[Input data — start]

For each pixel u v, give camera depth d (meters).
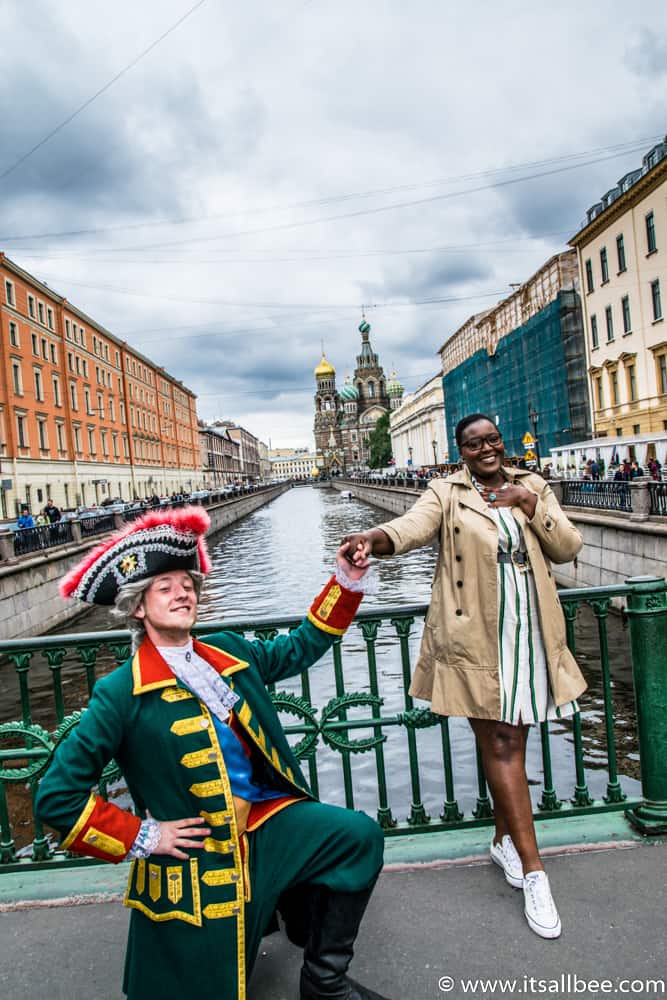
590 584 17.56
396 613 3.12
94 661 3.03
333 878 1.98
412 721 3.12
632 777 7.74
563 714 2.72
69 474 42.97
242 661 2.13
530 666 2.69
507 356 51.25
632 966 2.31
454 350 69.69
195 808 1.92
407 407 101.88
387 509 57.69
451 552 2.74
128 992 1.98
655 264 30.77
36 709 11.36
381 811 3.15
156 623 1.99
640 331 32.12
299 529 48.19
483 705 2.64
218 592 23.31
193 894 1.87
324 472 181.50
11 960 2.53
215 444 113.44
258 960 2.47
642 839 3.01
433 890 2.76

[Input data — finish]

All of the data must be set down exactly, with no pictures included.

For each pixel u v, give camera depth d (meters).
590 584 17.56
396 613 3.12
94 661 3.03
333 878 1.98
412 721 3.12
632 777 7.74
563 714 2.72
69 474 42.97
242 661 2.13
530 666 2.69
507 356 51.25
632 966 2.31
454 350 69.69
195 808 1.92
407 407 101.88
387 509 57.69
451 552 2.74
128 992 1.98
655 264 30.77
36 709 11.36
381 811 3.15
156 623 1.99
640 331 32.12
299 529 48.19
483 705 2.64
218 592 23.31
193 894 1.87
324 472 181.50
11 960 2.53
215 444 113.44
258 960 2.47
642 839 3.01
433 890 2.76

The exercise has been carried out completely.